What you should do — Revise the listing below by replacing every occurrence of "Qlik" with "Qlik Sense" and leaving all other text unchanged. Omit the pictures from your answer.

Material supplied —
--- START ---
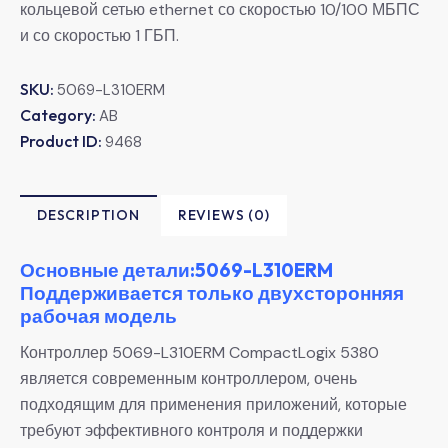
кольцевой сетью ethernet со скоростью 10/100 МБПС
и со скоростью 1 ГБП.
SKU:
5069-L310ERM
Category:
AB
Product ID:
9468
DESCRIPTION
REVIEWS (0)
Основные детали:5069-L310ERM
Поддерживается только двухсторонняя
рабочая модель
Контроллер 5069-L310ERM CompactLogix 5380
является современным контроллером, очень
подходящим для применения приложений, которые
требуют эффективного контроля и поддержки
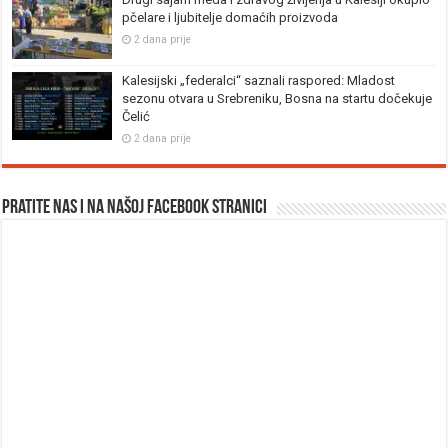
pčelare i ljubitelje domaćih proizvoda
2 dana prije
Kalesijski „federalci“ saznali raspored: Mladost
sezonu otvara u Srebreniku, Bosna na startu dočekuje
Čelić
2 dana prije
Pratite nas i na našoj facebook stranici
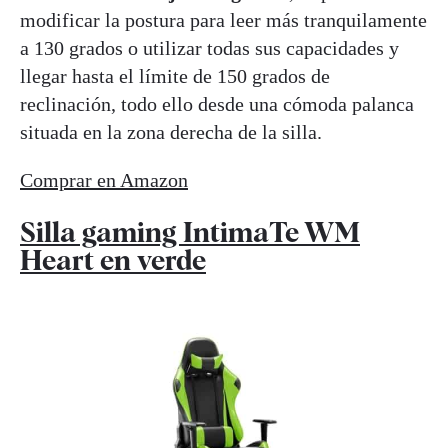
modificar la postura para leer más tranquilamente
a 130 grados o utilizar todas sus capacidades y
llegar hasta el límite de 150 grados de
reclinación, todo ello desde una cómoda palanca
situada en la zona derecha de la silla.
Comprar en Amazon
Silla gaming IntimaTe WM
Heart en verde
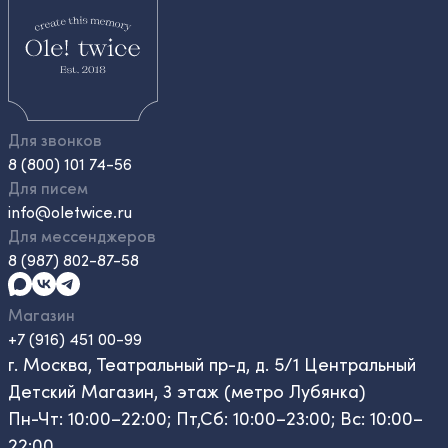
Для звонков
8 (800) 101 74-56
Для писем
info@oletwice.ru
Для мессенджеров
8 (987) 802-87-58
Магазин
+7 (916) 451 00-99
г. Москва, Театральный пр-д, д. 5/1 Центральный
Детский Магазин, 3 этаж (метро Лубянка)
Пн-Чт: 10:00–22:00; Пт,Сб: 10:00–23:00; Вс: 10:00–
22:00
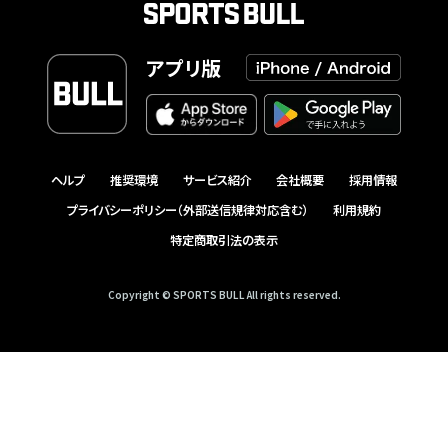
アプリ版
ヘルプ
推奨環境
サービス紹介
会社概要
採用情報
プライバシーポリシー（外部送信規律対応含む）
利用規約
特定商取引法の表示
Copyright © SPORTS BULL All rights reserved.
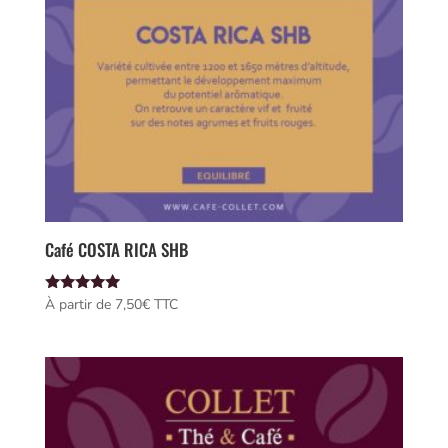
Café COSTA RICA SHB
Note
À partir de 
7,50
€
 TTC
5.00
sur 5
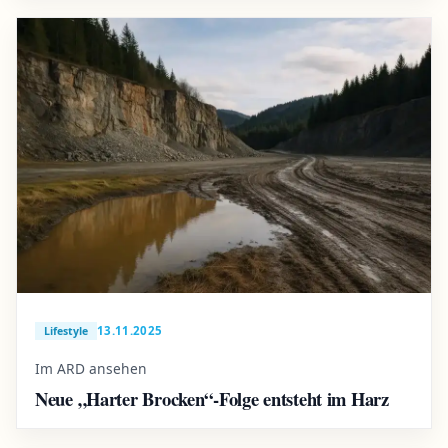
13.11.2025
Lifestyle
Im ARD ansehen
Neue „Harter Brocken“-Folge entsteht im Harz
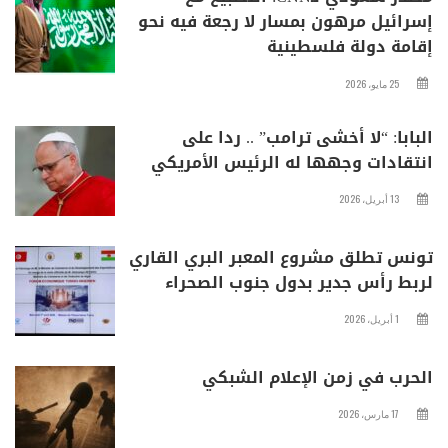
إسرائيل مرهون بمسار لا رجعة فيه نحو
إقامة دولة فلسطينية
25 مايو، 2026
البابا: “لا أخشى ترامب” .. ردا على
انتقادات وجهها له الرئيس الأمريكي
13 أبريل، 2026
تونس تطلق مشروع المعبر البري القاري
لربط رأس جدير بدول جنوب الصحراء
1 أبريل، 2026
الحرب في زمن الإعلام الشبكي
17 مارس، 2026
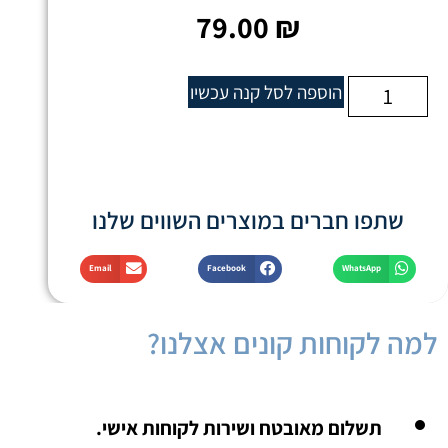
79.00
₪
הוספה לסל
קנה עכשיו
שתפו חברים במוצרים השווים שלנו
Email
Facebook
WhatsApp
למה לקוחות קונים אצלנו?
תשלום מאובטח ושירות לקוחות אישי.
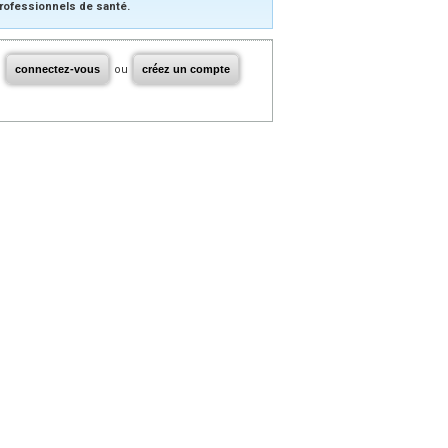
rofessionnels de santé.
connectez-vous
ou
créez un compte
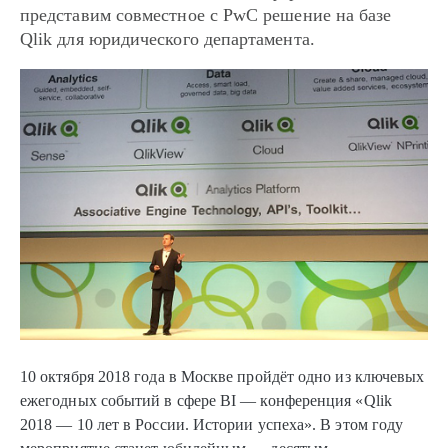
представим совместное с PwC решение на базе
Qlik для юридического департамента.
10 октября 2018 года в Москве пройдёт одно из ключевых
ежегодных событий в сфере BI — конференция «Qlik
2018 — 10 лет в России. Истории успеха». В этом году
--- END ---
Reply to the exercise —
кольцевой сетью ethernet со скоростью 10/100 МБПС
и со скоростью 1 ГБП.
SKU:
5069-L310ERM
Category:
AB
Product ID:
9468
DESCRIPTION
REVIEWS (0)
Основные детали:5069-L310ERM
Поддерживается только двухсторонняя
рабочая модель
Контроллер 5069-L310ERM CompactLogix 5380
является современным контроллером, очень
подходящим для применения приложений, которые
требуют эффективного контроля и поддержки
pčelare i ljubitelje domaćih proizvoda
2 dana prije
Kalesijski „federalci“ saznali raspored: Mladost
sezonu otvara u Srebreniku, Bosna na startu dočekuje
Čelić
2 dana prije
Pratite nas i na našoj facebook stranici
modificar la postura para leer más tranquilamente
a 130 grados o utilizar todas sus capacidades y
llegar hasta el límite de 150 grados de
reclinación, todo ello desde una cómoda palanca
situada en la zona derecha de la silla.
Comprar en Amazon
Silla gaming IntimaTe WM
Heart en verde
Для звонков
8 (800) 101 74-56
Для писем
info@oletwice.ru
Для мессенджеров
8 (987) 802-87-58
Магазин
+7 (916) 451 00-99
г. Москва, Театральный пр-д, д. 5/1 Центральный
Детский Магазин, 3 этаж (метро Лубянка)
Пн-Чт: 10:00–22:00; Пт,Сб: 10:00–23:00; Вс: 10:00–
22:00
アプリ版
ヘルプ
推奨環境
サービス紹介
会社概要
採用情報
プライバシーポリシー（外部送信規律対応含む）
利用規約
特定商取引法の表示
Copyright © SPORTS BULL All rights reserved.
Café COSTA RICA SHB
Note
À partir de 
7,50
€
 TTC
5.00
sur 5
13.11.2025
Lifestyle
Im ARD ansehen
Neue „Harter Brocken“-Folge entsteht im Harz
إسرائيل مرهون بمسار لا رجعة فيه نحو
إقامة دولة فلسطينية
25 مايو، 2026
البابا: “لا أخشى ترامب” .. ردا على
انتقادات وجهها له الرئيس الأمريكي
13 أبريل، 2026
تونس تطلق مشروع المعبر البري القاري
لربط رأس جدير بدول جنوب الصحراء
1 أبريل، 2026
الحرب في زمن الإعلام الشبكي
17 مارس، 2026
79.00
₪
הוספה לסל
קנה עכשיו
שתפו חברים במוצרים השווים שלנו
Email
Facebook
WhatsApp
למה לקוחות קונים אצלנו?
תשלום מאובטח ושירות לקוחות אישי.
rofessionnels de santé.
connectez-vous
ou
créez un compte
представим совместное с PwC решение на базе
Qlik Sense для юридического департамента.
10 октября 2018 года в Москве пройдёт одно из ключевых
ежегодных событий в сфере BI — конференция «Qlik Sense
2018 — 10 лет в России. Истории успеха». В этом году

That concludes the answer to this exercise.